Бах написал объяснение. Попов внимательно прочитал его вслух:
– "Бомбы в чемодане я увидел в то время, когда понятых в комнате уже не было". Прекрасно. Только справедливости ради добавьте и следующее: "При мне сотрудники охраны бомб в чемодан "Брулей и сын" черного цвета, малого формата, новый, не прятали". Это правда или нет? Мы при вас бомбы не прятали?
– Нет, не прятали.
– Правду написать можете?
– Разве так непонятно? И так все понятно...
– С меня форму спрашивают, Бах! Мы ж порядка хотим достичь в империи! А порядок без тщательного оформления документа невозможен.
– Я иначе напишу.
– Пожалуйста, - равнодушно согласился Попов, но п о д б р о с и л: Только чтоб ясно было, о чем идет речь.
Бах написал: "После того, как понятые ушли, мне предложили открыть чемодан, и там я увидел бомбы".

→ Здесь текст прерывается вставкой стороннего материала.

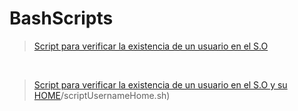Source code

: # BashScripts

> [Script para verificar la existencia de un usuario en el S.O](https://github.com/fncambres/DevOps2022-Practicas/tree/main/modulo4/scriptUsername.sh)

<br>

> [Script para verificar la existencia de un usuario en el S.O y su HOME](https://github.com/fncambres/DevOps2022-Practicas/tree/main/modulo4)/scriptUsernameHome.sh)

<br> 
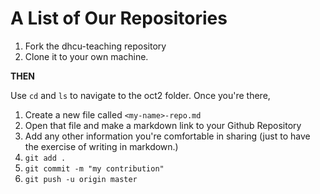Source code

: # A List of Our Repositories

1. Fork the dhcu-teaching repository
2. Clone it to your own machine.

**THEN**

Use `cd` and `ls` to navigate to the oct2 folder. Once you're there,

1. Create a new file called `<my-name>-repo.md`
2. Open that file and make a markdown link to your Github Repository
3. Add any other information you're comfortable in sharing (just to have the exercise of writing in markdown.)
4. `git add .`
5. `git commit -m "my contribution"`
6. `git push -u origin master`
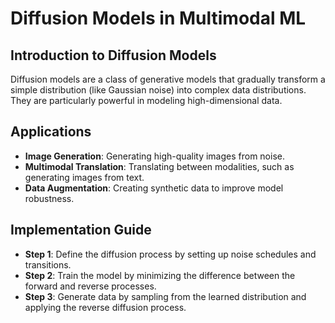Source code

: # Diffusion Models in Multimodal ML

## Introduction to Diffusion Models
Diffusion models are a class of generative models that gradually transform a simple distribution (like Gaussian noise) into complex data distributions. They are particularly powerful in modeling high-dimensional data.

## Applications
- **Image Generation**: Generating high-quality images from noise.
- **Multimodal Translation**: Translating between modalities, such as generating images from text.
- **Data Augmentation**: Creating synthetic data to improve model robustness.

## Implementation Guide
- **Step 1**: Define the diffusion process by setting up noise schedules and transitions.
- **Step 2**: Train the model by minimizing the difference between the forward and reverse processes.
- **Step 3**: Generate data by sampling from the learned distribution and applying the reverse diffusion process.

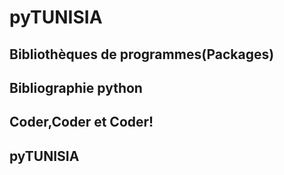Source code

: # pyTUNISIA

## Bibliothèques de programmes(Packages) 
<preview-lia 
link="pageArticle.html?article=https://tinyurl.com/yyrcq3q9"
src="https://liascript.github.io/course/?https://liamd.informatik.tu-freiberg.de//tvszSl_j9/download#2">
</preview-lia>

## Bibliographie python 
<preview-lia 
link="pageArticle.html?article=https://tinyurl.com/y3anj4b2"
src="https://liascript.github.io/course/?https://liamd.informatik.tu-freiberg.de//DhxpqiUJ7/download#2">
</preview-lia> 

## Coder,Coder et Coder!

<preview-lia 
link="pageArticle.html?article=https://tinyurl.com/yxzgcycd"
src="https://liascript.github.io/course/?https://liamd.informatik.tu-freiberg.de//BZ9JkE1TS/download#2">
</preview-lia> 

## pyTUNISIA
<preview-lia 
link="pageArticle.html?article=https://tinyurl.com/y35gr8ve"
src="https://liascript.github.io/course/?https://liamd.informatik.tu-freiberg.de//jEpBZIQtm/download#1">
</preview-lia> 

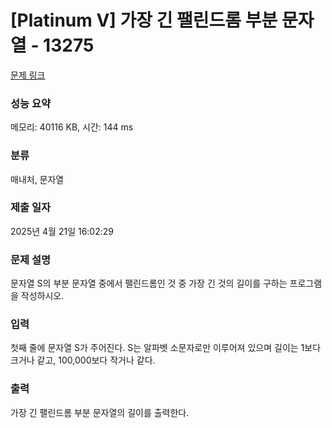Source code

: # [Platinum V] 가장 긴 팰린드롬 부분 문자열 - 13275 

[문제 링크](https://www.acmicpc.net/problem/13275) 

### 성능 요약

메모리: 40116 KB, 시간: 144 ms

### 분류

매내처, 문자열

### 제출 일자

2025년 4월 21일 16:02:29

### 문제 설명

<p>문자열 S의 부분 문자열 중에서 팰린드롬인 것 중 가장 긴 것의 길이를 구하는 프로그램을 작성하시오.</p>

### 입력 

 <p>첫째 줄에 문자열 S가 주어진다. S는 알파벳 소문자로만 이루어져 있으며 길이는 1보다 크거나 같고, 100,000보다 작거나 같다.</p>

### 출력 

 <p>가장 긴 팰린드롬 부분 문자열의 길이를 출력한다.</p>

– Ну-ка, вслух, - попросил Попов.
– Как это на слух, в военно-полевом суде будет звучать?
Бах почувствовал, как его начало трясти: военно-полевой суд означает виселицу. Расстрел в лучшем случае.
– Ну-ну, смелей, Бах!
– усмехнулся Попов.
– Что вы кадыком елозите? Читайте! Имейте в виду: от того, как э т о ваше показание будет звучать, многое зависит, о-о-очень многое! Я могу вынести на суд показание носильщика про то, что вы, именно вы несли чемодан с бомбами, а могу это показание ошельмовать другим, которое опровергнет первое: нес чемодан сам носильщик. А могу и вовсе это показание обойти молчанием. Коли я докажу, что вы несли чемодан, - веревка вам обеспечена, в крае военное положение, Бах, нам не до шуток.
– Показанию одного извозчика не поверят!
– Носильщика, носильщика - ишь как разволновался, - заметил Павел Робертович.
– Извозчик против тебя не показывал.
– Против вас Микульска показала, - лениво заключил Попов, - прочитайте ему то место.
– Нет, я сам хочу прочитать, - возразил Бах, откашлявшись, голос сел, звучал глухо.
– Пожалуйста, - согласился Попов.
– Пусть он прочтет, Павел Робертович. Дайте ему листок.
"В о п р о с: Кто нес опознанный вами чемодан, принадлежавший неизвестному вам господину?
О т в е т: Мне помогал его нести мой спутник.
В о п р о с. Как зовут вашего спутника?
О т в е т: Его зовут Ян Бах.
В о п р о с: Что вы о нем можете сказать?"
Ответа на этот вопрос Баху не показали, и он понял, что тонет, тонет.
– Итак, - подстегнул его Попов.
– Написали? "В моем присутствии бомбы в чемодан сотрудники охраны не клали". Что-нибудь мешает? Хотите заменить слово?
Бах написал фразу, продиктованную Поповым, расписался, посмотрел на полковника затравленно.